YOUR OBJECTIVE →
Edit the records so that each "time" becomes "reading" and everything else stays the same. Write out only the edited lines, without the pictures.

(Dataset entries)
--------------------------------------------------

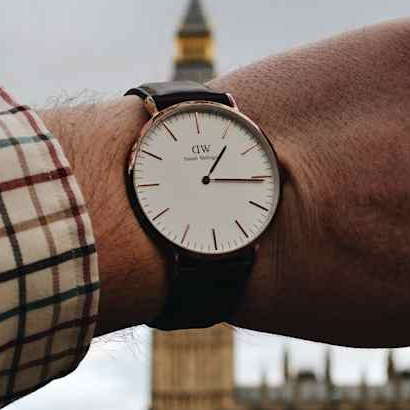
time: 1:15
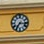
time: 7:16
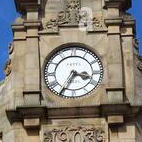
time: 3:34
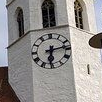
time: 6:13
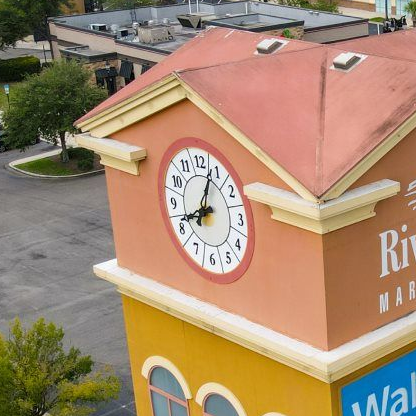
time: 8:03
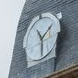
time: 1:28
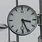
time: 3:26
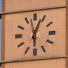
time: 6:03
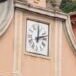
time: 12:12
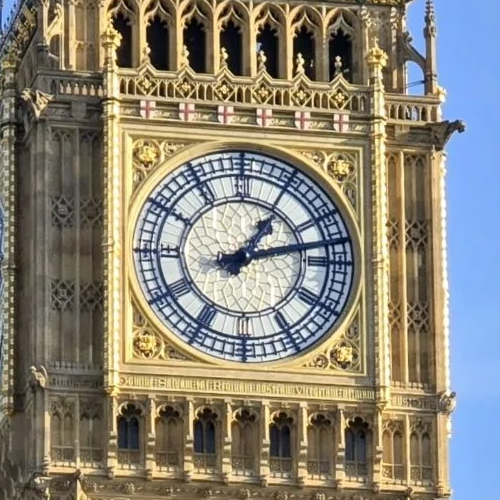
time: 1:12
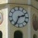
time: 2:34
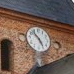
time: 4:52
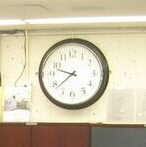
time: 9:38
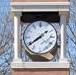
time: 1:38
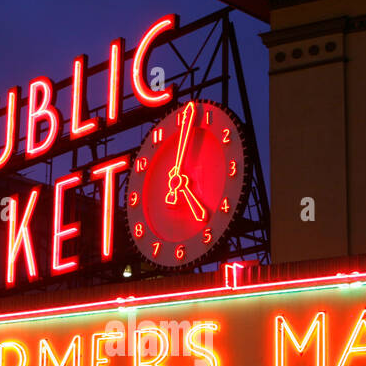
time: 4:02
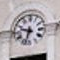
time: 9:33
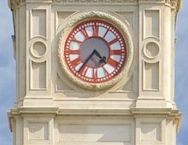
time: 4:36
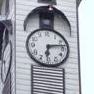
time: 6:13
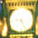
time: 9:25
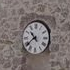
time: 10:38
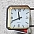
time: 11:41
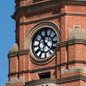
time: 6:55
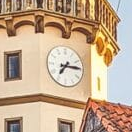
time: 7:14
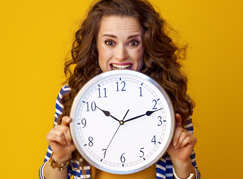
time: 10:11
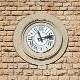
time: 11:13
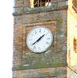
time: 1:38
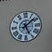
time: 5:08
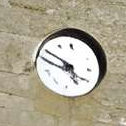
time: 4:49
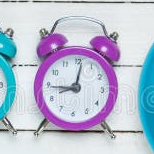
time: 9:01
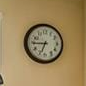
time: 6:44
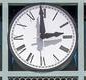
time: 2:59
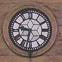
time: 9:32
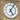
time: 5:05
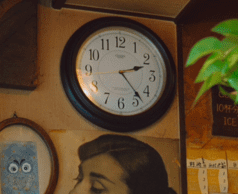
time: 2:23
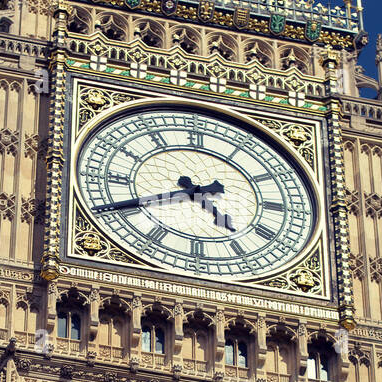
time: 4:40
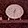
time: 12:31
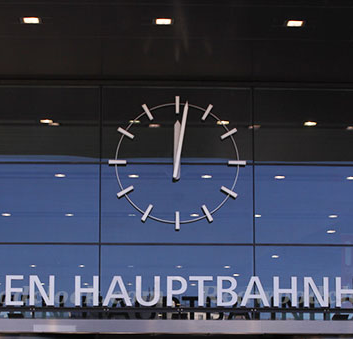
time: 12:01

--------------------------------------------------

IN RESPONSE →
reading: 1:15
reading: 7:16
reading: 3:34
reading: 6:13
reading: 8:03
reading: 1:28
reading: 3:26
reading: 6:03
reading: 12:12
reading: 1:12
reading: 2:34
reading: 4:52
reading: 9:38
reading: 1:38
reading: 4:02
reading: 9:33
reading: 4:36
reading: 6:13
reading: 9:25
reading: 10:38
reading: 11:41
reading: 6:55
reading: 7:14
reading: 10:11
reading: 11:13
reading: 1:38
reading: 5:08
reading: 4:49
reading: 9:01
reading: 6:44
reading: 2:59
reading: 9:32
reading: 5:05
reading: 2:23
reading: 4:40
reading: 12:31
reading: 12:01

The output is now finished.